Figure 4.

Phosphorylation of extracellular signal-regulated kinase-1/2 (ERK-1/2), which is necessary for the neuroprotection by SUN11602 and bFGF against glutamate-induced toxicity in primary cultures of rat cerebrocortical neurons. (A) Cultured cortical neurons express ERK1/2 proteins at a constant level in normal conditions (lower panel: ERK1, ERK2), whereas, after treatment with 10 or 100 μM SUN11602 and 10 ng/mL bFGF for 20 min, both ERK1/2 proteins of the neurons were phosphorylated substantially (upper panel: p-ERK1, p-ERK2) in comparison to the control lysates. The whole-cell lysates of the cultured neurons were subjected to 12% sodium dodecyl sulfate polyacrylamide gel electrophoresis and immunodetected with an antiphosphorylated-ERK1/2 antibody. (B) Inhibition by PD98059 on the neuroprotective effects of SUN11602 and bFGF. Impairment of the ERK kinase/ERK pathway resulted in eliminating the effects of SUN11602 and bFGF, implying that signaling through the pathway plays a pivotal role in activating the neuroprotective mechanisms.

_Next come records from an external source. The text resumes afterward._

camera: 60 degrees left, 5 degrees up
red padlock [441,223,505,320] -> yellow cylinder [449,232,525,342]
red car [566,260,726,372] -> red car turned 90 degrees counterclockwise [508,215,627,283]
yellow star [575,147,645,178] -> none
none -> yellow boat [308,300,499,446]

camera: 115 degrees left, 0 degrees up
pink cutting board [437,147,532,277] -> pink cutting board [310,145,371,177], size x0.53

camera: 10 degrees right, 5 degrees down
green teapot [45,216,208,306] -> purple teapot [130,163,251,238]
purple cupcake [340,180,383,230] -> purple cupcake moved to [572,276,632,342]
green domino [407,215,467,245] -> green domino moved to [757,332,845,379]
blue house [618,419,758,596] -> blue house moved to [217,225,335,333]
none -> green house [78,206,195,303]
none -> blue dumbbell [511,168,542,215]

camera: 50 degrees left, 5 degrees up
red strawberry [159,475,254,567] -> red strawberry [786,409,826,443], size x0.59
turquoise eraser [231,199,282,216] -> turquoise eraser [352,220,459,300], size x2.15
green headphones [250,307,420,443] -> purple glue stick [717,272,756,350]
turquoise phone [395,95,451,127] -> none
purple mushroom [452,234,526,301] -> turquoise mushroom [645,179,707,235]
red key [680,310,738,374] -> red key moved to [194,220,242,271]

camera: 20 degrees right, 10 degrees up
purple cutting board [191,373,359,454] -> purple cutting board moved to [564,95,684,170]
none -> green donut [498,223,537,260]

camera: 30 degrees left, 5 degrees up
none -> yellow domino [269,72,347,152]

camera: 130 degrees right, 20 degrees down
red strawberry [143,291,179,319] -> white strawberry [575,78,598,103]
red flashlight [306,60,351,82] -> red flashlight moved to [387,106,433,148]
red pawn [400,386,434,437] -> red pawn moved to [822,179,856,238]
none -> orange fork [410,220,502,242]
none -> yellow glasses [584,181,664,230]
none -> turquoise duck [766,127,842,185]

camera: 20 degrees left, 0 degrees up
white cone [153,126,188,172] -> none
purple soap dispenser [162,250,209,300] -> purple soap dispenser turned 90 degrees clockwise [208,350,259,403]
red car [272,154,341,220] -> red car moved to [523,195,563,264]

The cultures pretreated with PD98059 for 30 min were incubated with SUN11602 or bFGF for 24 h. Thereafter, neurons in the cultures were exposed to 150 μM glutamate for another 24 h, and cell viability was determined by the MTT assay. **p < 0.01, ***p < 0.001 compared to the glutamate group (means ± SEM, n = 6, Dunnett’s multiple comparison test).